◆ **Document section**
Content starts

Thrifted dress worn as top, H&M sequin skirt, Kenzo hat, Asos earrings, Pylones bag, POP Flats shoes
Many things have been going on in my mind, though they are random and vague it feels difficult to describe what they are. I feel exhausted and anxious, and I guess S has been hearing this a lot from me. Thank God he is as patient, understanding and calming as I want him to be whenever I tell him about all this.
I guess whatever I do, whatever I achieve, I can never forget that feeling back in May. The moment when I lost my baby and played the strong-woman who said "I'm okay". Maybe I am, but maybe a part of me isn't. I have fully accepted the reality and understand that God has the best plans for us. I'm just scared. Was it my fault? Was I too tired? Did I not consume enough vitamins? Will I ever get that chance again?
I'm getting to understand the beauty of motherhood. Everyday I babysit my nephew Keenan and no matter how tiring it is, it's simply..beautiful. I guess I just want to experience that too, but with my own child...:')
Running a business is very exhausting too. Even more than working in the corporate world no matter how scary your boss might be or how demanding your client is. Running your own business requires full focus, passion, determination, persistence and the need to always be ready for changes, heartbreaks and failure.
Anyway, I love Allah and I am grateful for everything Allah gives me in life. Insya Allah everything will be okay because good things always come to those who love life.

Content ends

◆ **Input data**

Content starts

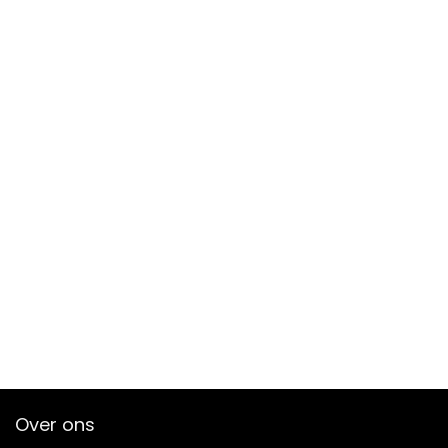
Over ons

Content ends

◆ **Problem**
In the blog post:
(a) Which brand made the hat?
(b) In which month did the writer lose the baby?
(c) Who does the writer babysit every day?
The data is separate from the blog post and not part of it.

◆ **Exercise output**
(a) Kenzo
(b) May
(c) The writer's nephew Keenan